Being rejected by society is all Hans, a repeat offender if ever there was one, seems to have known. We learn little about his life outside confinement; he mentions, cryptically, at one point, that his former life consisted of doing “this and that”. At another point, Hans is incarcerated with a man (Anton von Lucke) who was arrested in a public restroom for having sex with him. Years later, he is shown living in prison with a lover (Thomas Prenn) with whom he once shared an apartment outside. Their relationship will end in heartbreaking tragedy.

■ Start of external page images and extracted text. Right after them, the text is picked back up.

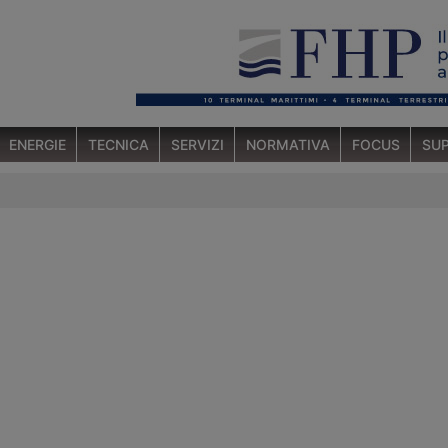
ENERGIE
TECNICA
SERVIZI
NORMATIVA
FOCUS
SUP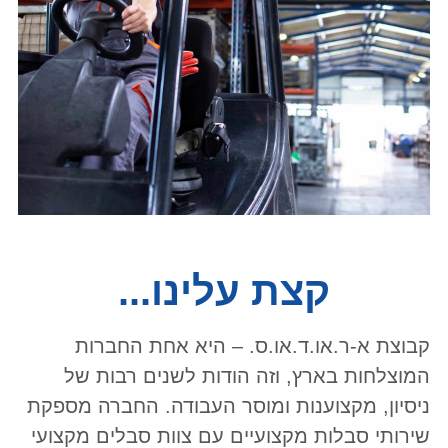
קצת עלינו...
קבוצת א-ר.או.ד.או.ס. – היא אחת החברות
המוצלחות בארץ, וזה הודות לשנים רבות של
ניסיון, מקצוענות ומוסר העבודה. החברה מספקת
שירותי סבלות מקצועיים עם צוות סבלים מקצועי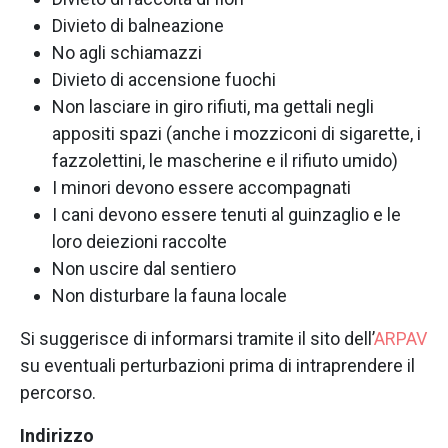
Divieto di balneazione
No agli schiamazzi
Divieto di accensione fuochi
Non lasciare in giro rifiuti, ma gettali negli
appositi spazi (anche i mozziconi di sigarette, i
fazzolettini, le mascherine e il rifiuto umido)
I minori devono essere accompagnati
I cani devono essere tenuti al guinzaglio e le
loro deiezioni raccolte
Non uscire dal sentiero
Non disturbare la fauna locale
Si suggerisce di informarsi tramite il sito dell’
ARPAV
su eventuali perturbazioni prima di intraprendere il
percorso.
Indirizzo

In all of this, Hans is (mostly) indomitable. But this is not an endurance saga. On the contrary, “Great Freedom” paints a psychological portrait of someone who has been around so long that he looks like him. The title is ironic and refers, on the one hand, to the name of a gay bar that Hans visited in 1969, when he was freed, and on the other hand, to what the poet Robert Frost once called the freedom that comes. to be “easy in the head”. harness” – that is, the level of comfort that arises, paradoxically, in a state of restraint. Hans is what he is and will be what he will be, unalterably, whatever his state of captivity. For him, love will bloom where it is planted.

But it’s a sick and desolate state of mind to be content with, Meise reminds us. One of the finest scenes occurs after Hans and his fellow inmates watch the 1969 moon landing on television. Viktor complains that the historical event seems anticlimactic, while Hans silently gazes out the window of their shared cell at the distant moon, as if thought were no further – or more inaccessible – than the room in which it turns out that.

It’s tempting to say there’s a kind of admirable resolve in Hans’ embrace in the face of adversity. But his situation is also devastating. Hans’ condition is not at all “easy” in a harness. On the contrary, he is a man who has been so warped and twisted by a society that insults him that he can only stand up when he has been kicked out of it.

Not rated. At the Angelika Film Center mosaic. Contains coarse language, nudity, sex, drug use, smoking, mature thematic elements, and brief violence. In German and a little in English with subtitles. 116 minutes.